*EXERCISE*. Read the listing below and tally the lines that contain "Sonnenliege"; the reply is that tally only.

+--

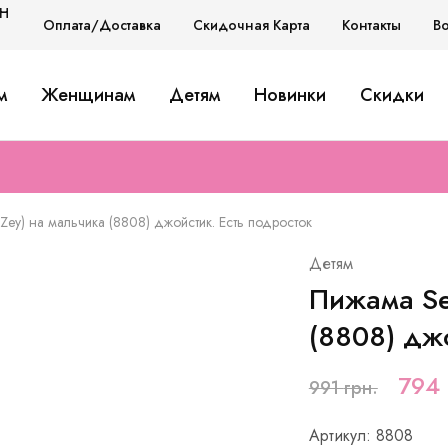
H
Оплата/Доставка
Скидочная Карта
Контакты
В
H
м
Женщинам
Детям
Новинки
Скидки
D
Zey) на мальчика (8808) джойстик. Есть подросток
Детям
Пижама Se
(8808) джо
794
991
грн.
Артикул: 8808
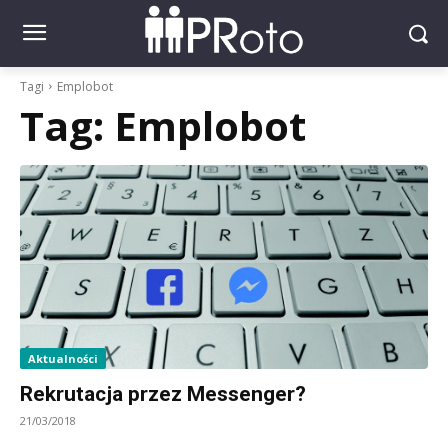
Tagi
Emplobot
Tag:
Emplobot
Aktualności
Rekrutacja przez Messenger?
21/03/2018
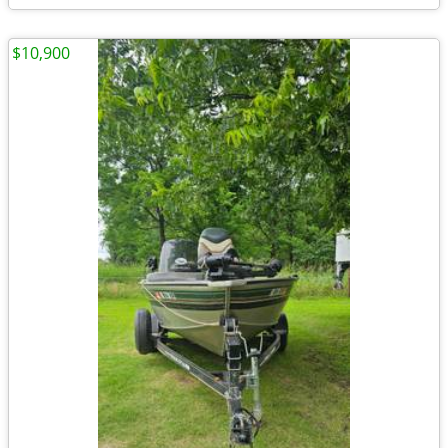
$10,900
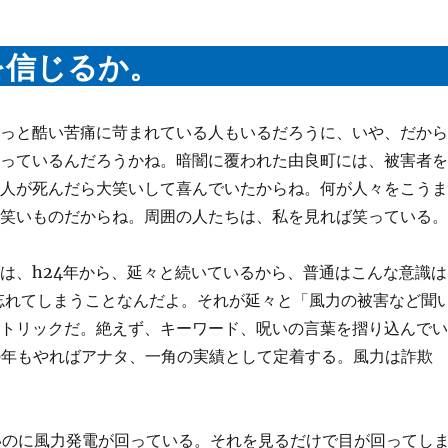
を信じるか。
もっと酷い苦痛に苛まれている人もいるだろうに、いや、だか
まっているんだろうかね。暗闇に覆われた由良町には、被害者
る人が死んだら大笑いして喜んでいたからね。何が人々をこう
は笑いものだからね。周囲の人たちは、私を見れば笑っている
は、h24年から、延々と続いているから、普通はこんな意識は
忘れてしまうことなんだよ。それが延々と「風力の被害など聞
理トリックだ。絶えず、キーワード、呪いの言葉を摺り込んで
0年もやればアナタ、一角の実績として定着する。風力は詐欺
のに風力発電が回っている。それを見るだけで目が回ってし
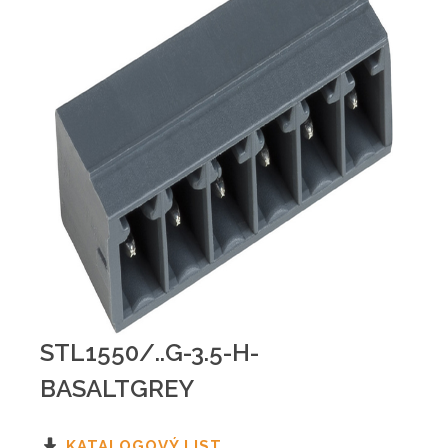
STL1550/..G-3.5-H-
BASALTGREY
KATALOGOVÝ LIST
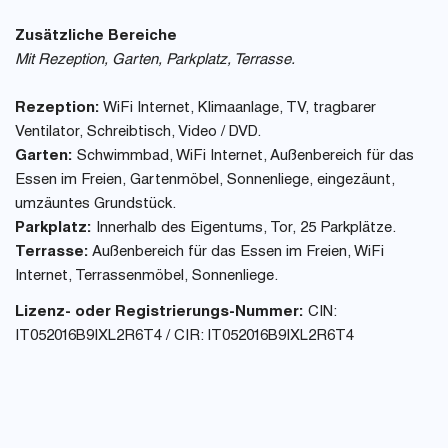
Zusätzliche Bereiche
Mit Rezeption, Garten, Parkplatz, Terrasse.
Rezeption:
WiFi Internet, Klimaanlage, TV, tragbarer
Ventilator, Schreibtisch, Video / DVD.
Garten:
Schwimmbad, WiFi Internet, Außenbereich für das
Essen im Freien, Gartenmöbel, Sonnenliege, eingezäunt,
umzäuntes Grundstück.
Parkplatz:
Innerhalb des Eigentums, Tor, 25 Parkplätze.
Terrasse:
Außenbereich für das Essen im Freien, WiFi
Internet, Terrassenmöbel, Sonnenliege.
Lizenz- oder Registrierungs-Nummer:
CIN:
IT052016B9IXL2R6T4 / CIR: IT052016B9IXL2R6T4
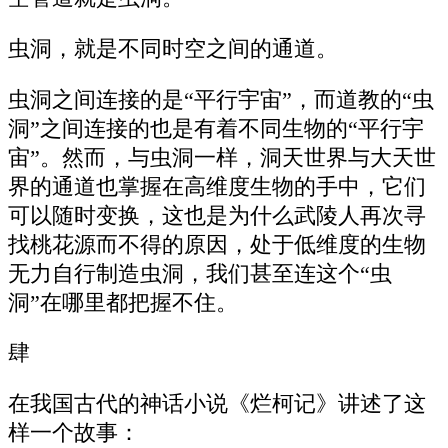
虫洞，就是不同时空之间的通道。
虫洞之间连接的是“平行宇宙”，而道教的“虫
洞”之间连接的也是有着不同生物的“平行宇
宙”。然而，与虫洞一样，洞天世界与大天世
界的通道也掌握在高维度生物的手中，它们
可以随时变换，这也是为什么武陵人再次寻
找桃花源而不得的原因，处于低维度的生物
无力自行制造虫洞，我们甚至连这个“虫
洞”在哪里都把握不住。
肆
在我国古代的神话小说《烂柯记》讲述了这
样一个故事：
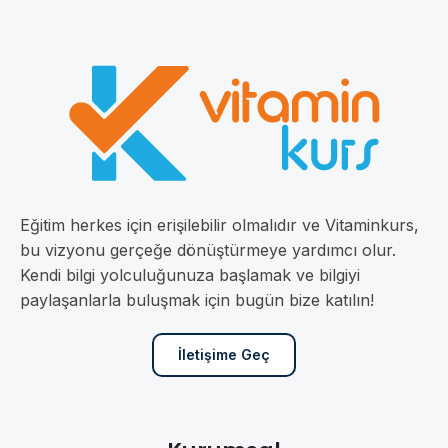
Eğitim herkes için erişilebilir olmalıdır ve Vitaminkurs,
bu vizyonu gerçeğe dönüştürmeye yardımcı olur.
Kendi bilgi yolculuğunuza başlamak ve bilgiyi
paylaşanlarla buluşmak için bugün bize katılın!
İletişime Geç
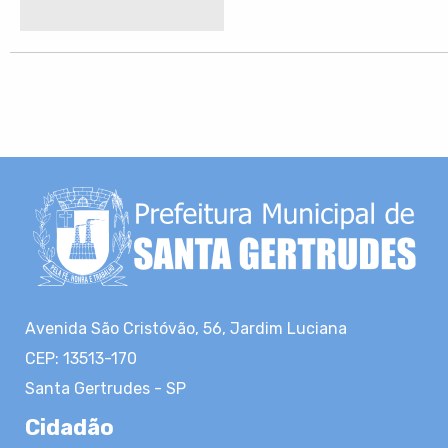
Avenida São Cristóvão, 56, Jardim Luciana
CEP: 13513-170
Santa Gertrudes - SP
Cidadão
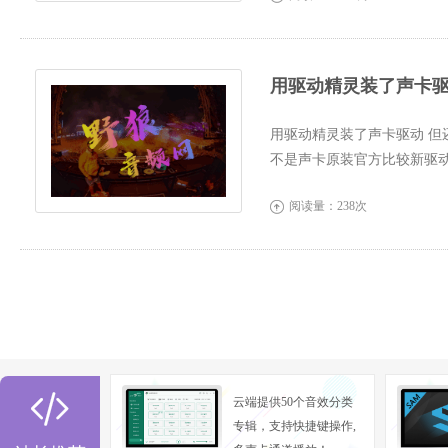
用驱动精灵装了声卡驱
用驱动精灵装了声卡驱动 
不是声卡原装官方比较新驱
设置。如...
阅读量：238次


云端提供50个音效分类
专辑，支持快捷键操作,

+--

*RESPONSE BOX*. 2